The Libraries partner with faculty and students to support the creation and sharing of oral history interviews.

Transferring Oral Histories

                    Image of a microphone.  Image by Maciej from Pixabay

 

The Libraries can partner with faculty and students to support the creation, sharing, and preservation of oral history interviews. These guidelines are for individuals or groups interested in having their oral history collections hosted and/or preserved by the Libraries. The Libraries' Best Practices and Guidelines for Conducting Oral Histories cover best practices for conducting oral histories, including the planning stage, interview stage, and post-interview stage. The guide also provides links to helpful resources on oral histories. We encourage you to speak with us at the beginning of your project so that we can ensure that the project aligns with our collection and digital preservation policies and answer any questions about the process.
Please email libsys@binghamton.edu for questions about oral histories.
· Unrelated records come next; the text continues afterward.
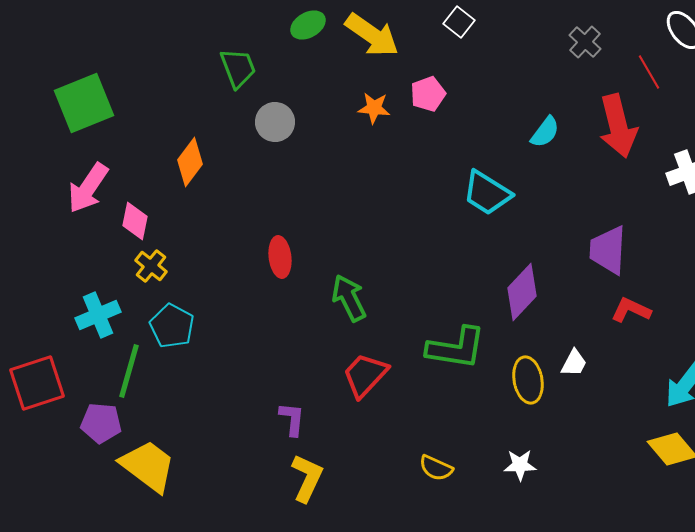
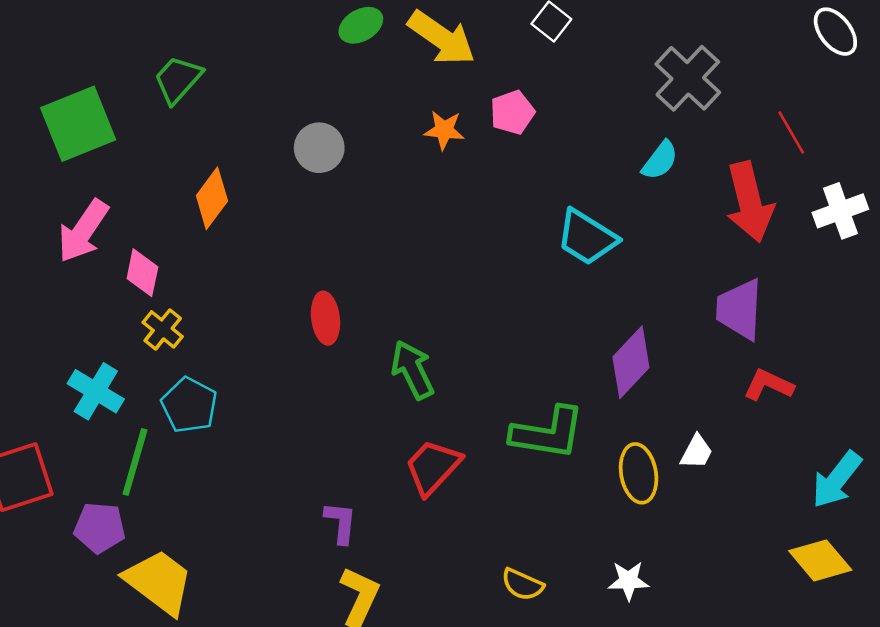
gray cross: (585, 42) -> (688, 78), moved, size x1.6
green trapezoid: (238, 68) -> (178, 80), moved, turned -117
red line: (649, 72) -> (791, 133), moved
red arrow: (618, 126) -> (750, 202), moved
cyan cross: (98, 315) -> (96, 391), turned -36

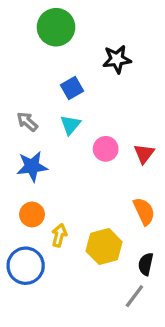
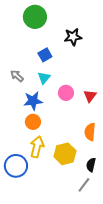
blue star: (32, 166) -> (33, 101), moved
orange semicircle: (144, 211) -> (90, 132), turned -150
orange circle: (32, 214) -> (33, 122), moved
yellow arrow: (59, 235) -> (37, 147), size x1.5

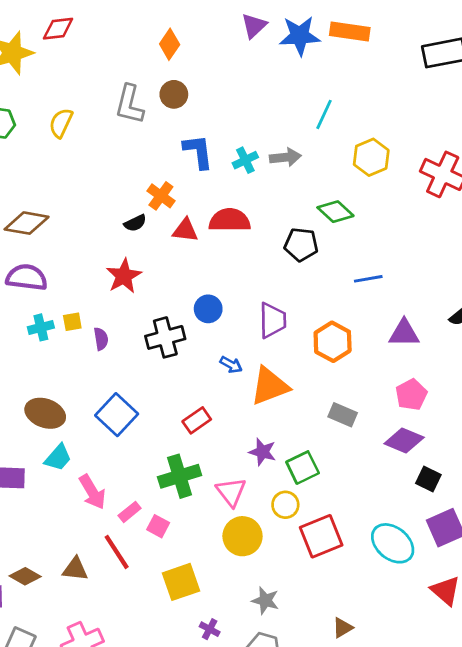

The Libraries require the following to accept the transfer of oral histories:

Consent forms

Consent forms document the interviewee's willingness to participate in the project.  Consent forms also permit the Libraries to publish the interviews online, transcribe them, and create copies for preservation. A consent form includes the interviewee's name, signature, date, and a clear statement of permission to archive the interview and make it available to the public in perpetuity. The Libraries' consent form may be used, or its language borrowed to create your project's own consent form. The Libraries require copies of consent forms (print or digital) to archive interviews and make them accessible.

Copies of the audio files

We recommend using an application that records or can output audio to either WAV files or high-quality MP3 (256 kbps or higher). The Libraries require raw, unprocessed copies of the recordings, preferably as .wav files. The names of the .wav files should follow this format: [interviewee last name][interviewee first name]_[date of interview as YYYYMMDD]. For example, smithjane_20160413.wav

Please follow the advice in the Best Practices and Guidelines for Conducting Oral Histories to announce interview data at the beginning of each recording in case the file names become corrupted. Edited short clips created from the interviews can also be preserved by the Libraries.

Project Description 

The Libraries require a narrative description of the project, including:

  • Name of departments /schools
  • Name(s) of project managers
  • Description of project: purpose, scope
  • Names of participants, and basic biographical information if available

Metadata 

Provide basic metadata (descriptive information) about each oral history. The metadata may be created and organized in a metadata template. This is an example of the type of metadata generally required for oral history projects. We encourage you to work with the Libraries to adapt this template for your specific project. The Libraries are also able to instruct on metadata best practices.

Transcription

A transcription of the audio recording. is necessary for accessibility. Transcriptions are also important because they enable researchers to more easily consult, reference, and browse the text. The Libraries have used Otter.ai and Rev to generate transcripts. Other transcriptions services may be available as well.